Objectives: The purpose of this study was to examine risk factors, clinical presentations, and management strategies in women with ACS.

Methods: This was a retrospective study conducted at the Cardiology Department of Principal Hospital of Dakar over a period of 60 months (January 1, 2010, to December 31, 2014), in Dakar, Senegal. Medical records of female subjects admitted for ACS on the basis of anginal pain at rest, suggestive electrocardiographic changes, and elevated troponin I levels were included. We collected and analyzed the epidemiological, clinical, paraclinical, and evolutionary data of the patients.

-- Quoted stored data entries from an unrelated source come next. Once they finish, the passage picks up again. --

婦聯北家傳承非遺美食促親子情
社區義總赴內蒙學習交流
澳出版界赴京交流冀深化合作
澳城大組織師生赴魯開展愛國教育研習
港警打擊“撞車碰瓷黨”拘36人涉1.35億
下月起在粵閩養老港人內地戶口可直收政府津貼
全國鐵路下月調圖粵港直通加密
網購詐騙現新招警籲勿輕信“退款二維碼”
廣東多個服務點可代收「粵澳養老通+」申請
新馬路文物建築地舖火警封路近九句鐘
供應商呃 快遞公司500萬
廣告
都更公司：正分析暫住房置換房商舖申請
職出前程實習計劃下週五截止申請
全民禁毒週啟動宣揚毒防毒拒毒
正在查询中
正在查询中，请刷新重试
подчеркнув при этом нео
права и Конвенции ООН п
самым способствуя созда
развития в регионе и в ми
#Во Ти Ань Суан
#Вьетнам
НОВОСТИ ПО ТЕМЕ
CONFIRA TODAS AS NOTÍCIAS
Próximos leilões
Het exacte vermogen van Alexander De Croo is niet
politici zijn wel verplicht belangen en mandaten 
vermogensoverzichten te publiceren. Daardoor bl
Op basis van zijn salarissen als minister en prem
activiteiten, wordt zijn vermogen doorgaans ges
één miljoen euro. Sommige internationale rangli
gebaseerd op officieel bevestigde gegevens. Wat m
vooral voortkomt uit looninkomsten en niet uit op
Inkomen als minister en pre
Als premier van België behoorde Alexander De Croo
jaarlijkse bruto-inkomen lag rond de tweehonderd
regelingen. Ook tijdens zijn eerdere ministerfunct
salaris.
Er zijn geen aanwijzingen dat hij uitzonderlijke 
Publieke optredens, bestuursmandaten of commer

Results: Hospital prevalence of ACS in women was 2.32%, meaning 38.1% of patients were admitted for ACS during the same period. The mean age of patients was 68.8 ± 9.5 years; 52% of them were aged between 60 and 69 years. The risk factors in our patients were dominated by hypertension found (63.3%) and diabetes (54.1%). Active smoking was found in 6 patients (6.1%). One-half of patients had more than 1 risk factor. Chest pain was present in 94 patients (95.9%).

The average time delay before medical care was administered was 53.9 ± 18 h. Thirty patients showed signs of left ventricular failure (Killip classes I and II). Electrocardiography revealed ACS with persistent ST-segment elevation in 53 patients (54.1%) and non—ST-segment elevation ACS in 45 patients (45.9%). Mean troponin I level was 1.68 ± 2.3 ng/ml. Doppler echocardiography revealed impaired segmental kinetics in more than one-half of patients. The mean ventricular ejection fraction was 43.8 ± 10.1%. Thrombolysis was performed in 10 patients, accounting for 10.2% of patients with ST-segment elevation. The evolution during hospitalization after a mean hospital stay of 9.5 ± 3.7 days was favorable in 66 patients (67.3%). Six deaths (6.1%) were recorded. Complications was dominated by pulmonary edema.

Conclusions: Our study confirms that ACS is not a “man’s only” disease in Sub-Saharan countries. The major concern is that there appeared to be continuing evidence of suboptimal treatment and intervention in women with ACS in current practice.

Highlights

  • CVD is on the rise in Sub-Saharan countries. Recently, consistent studies have reported sex differences in the epidemiology of ACS. Although, data on the incidence of ACS in Sub-Saharan countries are not rare, few focused closely on women.
  • Our study confirms that ACS is not a “man’s only” disease in Sub-Sahara countries: the prevalence of ACS in women was 2.32% with an incidence of 38.1% on all patients with coronary heart disease hospitalized during the same period.
  • The present study shows that the 3 most important risk factors in Sub-Saharan women are hypertension, diabetes, and obesity.
  • The major concern is that there appeared to be continuing evidence of suboptimal treatment and intervention in women with ACS in current practice. In our work, no patients underwent cardiac catheterization, and streptokinase, being the only available thrombolytic in our hospitals, was used in 10.2% of patients admitted with an ST-segment elevation ACS.